◆ Source material:
......

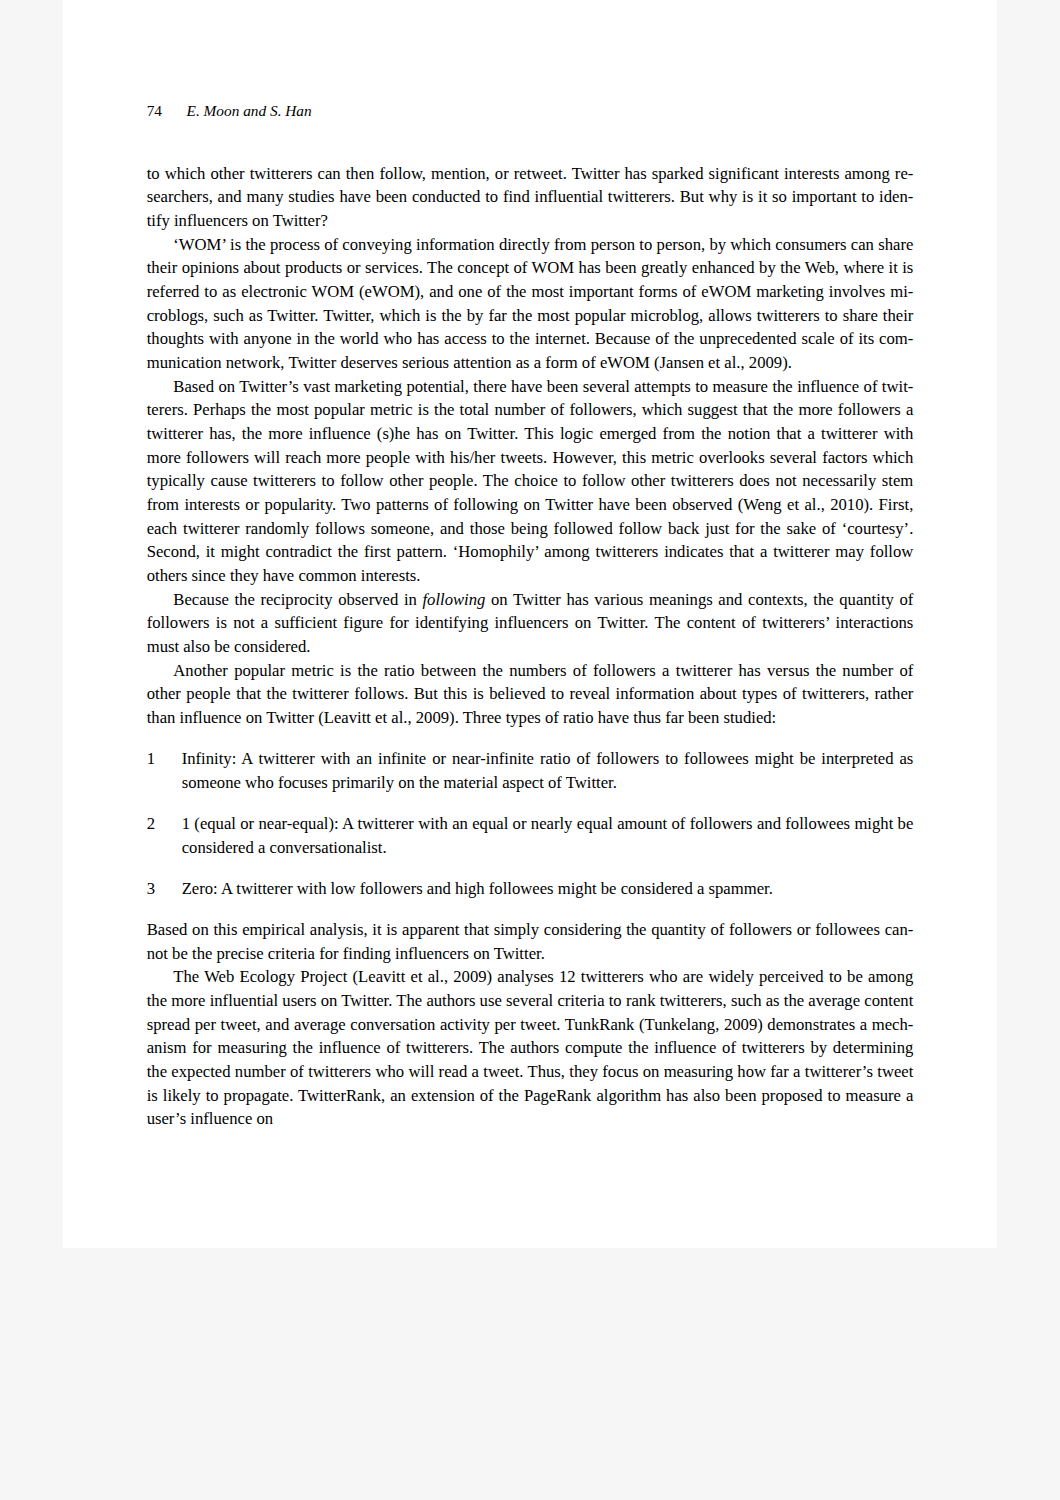74 E. Moon and S. Han
to which other twitterers can then follow, mention, or retweet. Twitter has sparked significant interests among researchers, and many studies have been conducted to find influential twitterers. But why is it so important to identify influencers on Twitter?
‘WOM’ is the process of conveying information directly from person to person, by which consumers can share their opinions about products or services. The concept of WOM has been greatly enhanced by the Web, where it is referred to as electronic WOM (eWOM), and one of the most important forms of eWOM marketing involves microblogs, such as Twitter. Twitter, which is the by far the most popular microblog, allows twitterers to share their thoughts with anyone in the world who has access to the internet. Because of the unprecedented scale of its communication network, Twitter deserves serious attention as a form of eWOM (Jansen et al., 2009).
Based on Twitter’s vast marketing potential, there have been several attempts to measure the influence of twitterers. Perhaps the most popular metric is the total number of followers, which suggest that the more followers a twitterer has, the more influence (s)he has on Twitter. This logic emerged from the notion that a twitterer with more followers will reach more people with his/her tweets. However, this metric overlooks several factors which typically cause twitterers to follow other people. The choice to follow other twitterers does not necessarily stem from interests or popularity. Two patterns of following on Twitter have been observed (Weng et al., 2010). First, each twitterer randomly follows someone, and those being followed follow back just for the sake of ‘courtesy’. Second, it might contradict the first pattern. ‘Homophily’ among twitterers indicates that a twitterer may follow others since they have common interests.
Because the reciprocity observed in following on Twitter has various meanings and contexts, the quantity of followers is not a sufficient figure for identifying influencers on Twitter. The content of twitterers’ interactions must also be considered.
Another popular metric is the ratio between the numbers of followers a twitterer has versus the number of other people that the twitterer follows. But this is believed to reveal information about types of twitterers, rather than influence on Twitter (Leavitt et al., 2009). Three types of ratio have thus far been studied:
1 Infinity: A twitterer with an infinite or near-infinite ratio of followers to followees might be interpreted as someone who focuses primarily on the material aspect of Twitter.
21 (equal or near-equal): A twitterer with an equal or nearly equal amount of followers and followees might be considered a conversationalist.
3 Zero: A twitterer with low followers and high followees might be considered a spammer.
Based on this empirical analysis, it is apparent that simply considering the quantity of followers or followees cannot be the precise criteria for finding influencers on Twitter.
The Web Ecology Project (Leavitt et al., 2009) analyses 12 twitterers who are widely perceived to be among the more influential users on Twitter. The authors use several criteria to rank twitterers, such as the average content spread per tweet, and average conversation activity per tweet. TunkRank (Tunkelang, 2009) demonstrates a mechanism for measuring the influence of twitterers. The authors compute the influence of twitterers by determining the expected number of twitterers who will read a tweet. Thus, they focus on measuring how far a twitterer’s tweet is likely to propagate. TwitterRank, an extension of the PageRank algorithm has also been proposed to measure a user’s influence on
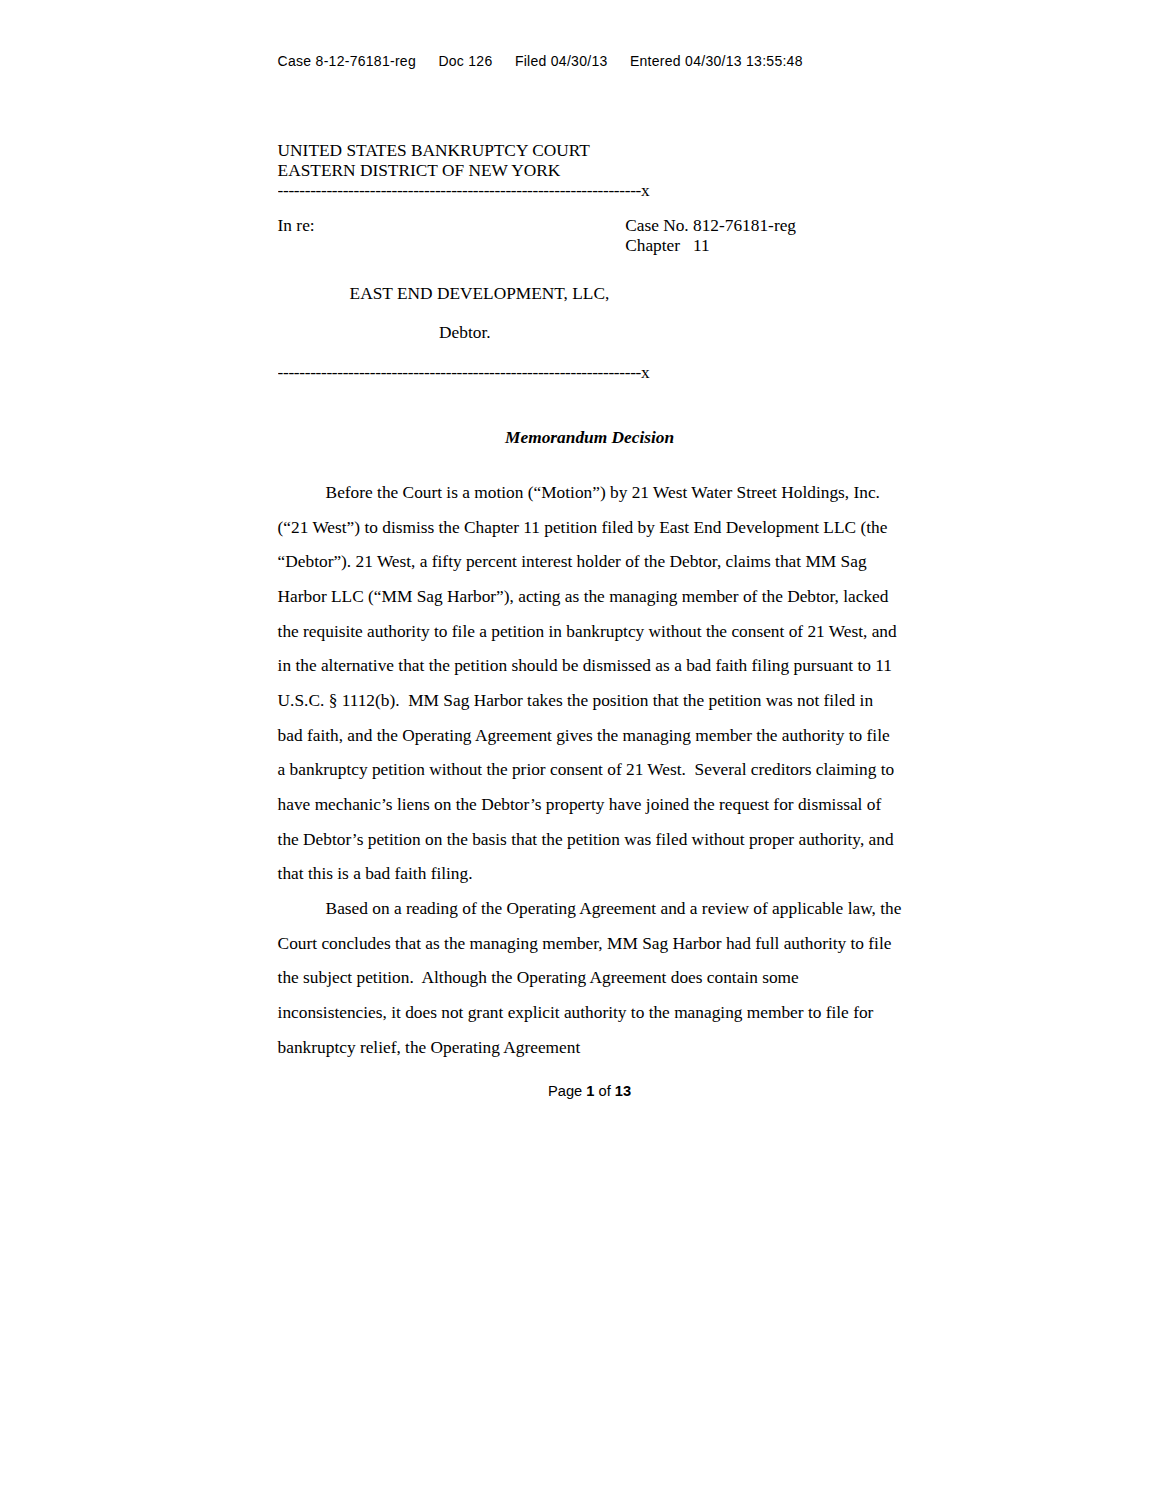Case 8-12-76181-reg Doc 126 Filed 04/30/13 Entered 04/30/13 13:55:48
UNITED STATES BANKRUPTCY COURT
EASTERN DISTRICT OF NEW YORK
-------------------------------------------------------------------x
In re:
Case No. 812-76181-reg
Chapter 11
EAST END DEVELOPMENT, LLC,
Debtor.
-------------------------------------------------------------------x
Memorandum Decision
Before the Court is a motion (“Motion”) by 21 West Water Street Holdings, Inc. (“21 West”) to dismiss the Chapter 11 petition filed by East End Development LLC (the “Debtor”). 21 West, a fifty percent interest holder of the Debtor, claims that MM Sag Harbor LLC (“MM Sag Harbor”), acting as the managing member of the Debtor, lacked the requisite authority to file a petition in bankruptcy without the consent of 21 West, and in the alternative that the petition should be dismissed as a bad faith filing pursuant to 11 U.S.C. § 1112(b). MM Sag Harbor takes the position that the petition was not filed in bad faith, and the Operating Agreement gives the managing member the authority to file a bankruptcy petition without the prior consent of 21 West. Several creditors claiming to have mechanic’s liens on the Debtor’s property have joined the request for dismissal of the Debtor’s petition on the basis that the petition was filed without proper authority, and that this is a bad faith filing.
Based on a reading of the Operating Agreement and a review of applicable law, the Court concludes that as the managing member, MM Sag Harbor had full authority to file the subject petition. Although the Operating Agreement does contain some inconsistencies, it does not grant explicit authority to the managing member to file for bankruptcy relief, the Operating Agreement
Page 1 of 13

......

◆ Your instructions: Quote the records in full and exactly; skip any image.

◆ Response box:
74 E. Moon and S. Han
to which other twitterers can then follow, mention, or retweet. Twitter has sparked significant interests among researchers, and many studies have been conducted to find influential twitterers. But why is it so important to identify influencers on Twitter?
‘WOM’ is the process of conveying information directly from person to person, by which consumers can share their opinions about products or services. The concept of WOM has been greatly enhanced by the Web, where it is referred to as electronic WOM (eWOM), and one of the most important forms of eWOM marketing involves microblogs, such as Twitter. Twitter, which is the by far the most popular microblog, allows twitterers to share their thoughts with anyone in the world who has access to the internet. Because of the unprecedented scale of its communication network, Twitter deserves serious attention as a form of eWOM (Jansen et al., 2009).
Based on Twitter’s vast marketing potential, there have been several attempts to measure the influence of twitterers. Perhaps the most popular metric is the total number of followers, which suggest that the more followers a twitterer has, the more influence (s)he has on Twitter. This logic emerged from the notion that a twitterer with more followers will reach more people with his/her tweets. However, this metric overlooks several factors which typically cause twitterers to follow other people. The choice to follow other twitterers does not necessarily stem from interests or popularity. Two patterns of following on Twitter have been observed (Weng et al., 2010). First, each twitterer randomly follows someone, and those being followed follow back just for the sake of ‘courtesy’. Second, it might contradict the first pattern. ‘Homophily’ among twitterers indicates that a twitterer may follow others since they have common interests.
Because the reciprocity observed in following on Twitter has various meanings and contexts, the quantity of followers is not a sufficient figure for identifying influencers on Twitter. The content of twitterers’ interactions must also be considered.
Another popular metric is the ratio between the numbers of followers a twitterer has versus the number of other people that the twitterer follows. But this is believed to reveal information about types of twitterers, rather than influence on Twitter (Leavitt et al., 2009). Three types of ratio have thus far been studied:
1 Infinity: A twitterer with an infinite or near-infinite ratio of followers to followees might be interpreted as someone who focuses primarily on the material aspect of Twitter.
21 (equal or near-equal): A twitterer with an equal or nearly equal amount of followers and followees might be considered a conversationalist.
3 Zero: A twitterer with low followers and high followees might be considered a spammer.
Based on this empirical analysis, it is apparent that simply considering the quantity of followers or followees cannot be the precise criteria for finding influencers on Twitter.
The Web Ecology Project (Leavitt et al., 2009) analyses 12 twitterers who are widely perceived to be among the more influential users on Twitter. The authors use several criteria to rank twitterers, such as the average content spread per tweet, and average conversation activity per tweet. TunkRank (Tunkelang, 2009) demonstrates a mechanism for measuring the influence of twitterers. The authors compute the influence of twitterers by determining the expected number of twitterers who will read a tweet. Thus, they focus on measuring how far a twitterer’s tweet is likely to propagate. TwitterRank, an extension of the PageRank algorithm has also been proposed to measure a user’s influence on
Case 8-12-76181-reg Doc 126 Filed 04/30/13 Entered 04/30/13 13:55:48
UNITED STATES BANKRUPTCY COURT
EASTERN DISTRICT OF NEW YORK
-------------------------------------------------------------------x
In re:
Case No. 812-76181-reg
Chapter 11
EAST END DEVELOPMENT, LLC,
Debtor.
-------------------------------------------------------------------x
Memorandum Decision
Before the Court is a motion (“Motion”) by 21 West Water Street Holdings, Inc. (“21 West”) to dismiss the Chapter 11 petition filed by East End Development LLC (the “Debtor”). 21 West, a fifty percent interest holder of the Debtor, claims that MM Sag Harbor LLC (“MM Sag Harbor”), acting as the managing member of the Debtor, lacked the requisite authority to file a petition in bankruptcy without the consent of 21 West, and in the alternative that the petition should be dismissed as a bad faith filing pursuant to 11 U.S.C. § 1112(b). MM Sag Harbor takes the position that the petition was not filed in bad faith, and the Operating Agreement gives the managing member the authority to file a bankruptcy petition without the prior consent of 21 West. Several creditors claiming to have mechanic’s liens on the Debtor’s property have joined the request for dismissal of the Debtor’s petition on the basis that the petition was filed without proper authority, and that this is a bad faith filing.
Based on a reading of the Operating Agreement and a review of applicable law, the Court concludes that as the managing member, MM Sag Harbor had full authority to file the subject petition. Although the Operating Agreement does contain some inconsistencies, it does not grant explicit authority to the managing member to file for bankruptcy relief, the Operating Agreement
Page 1 of 13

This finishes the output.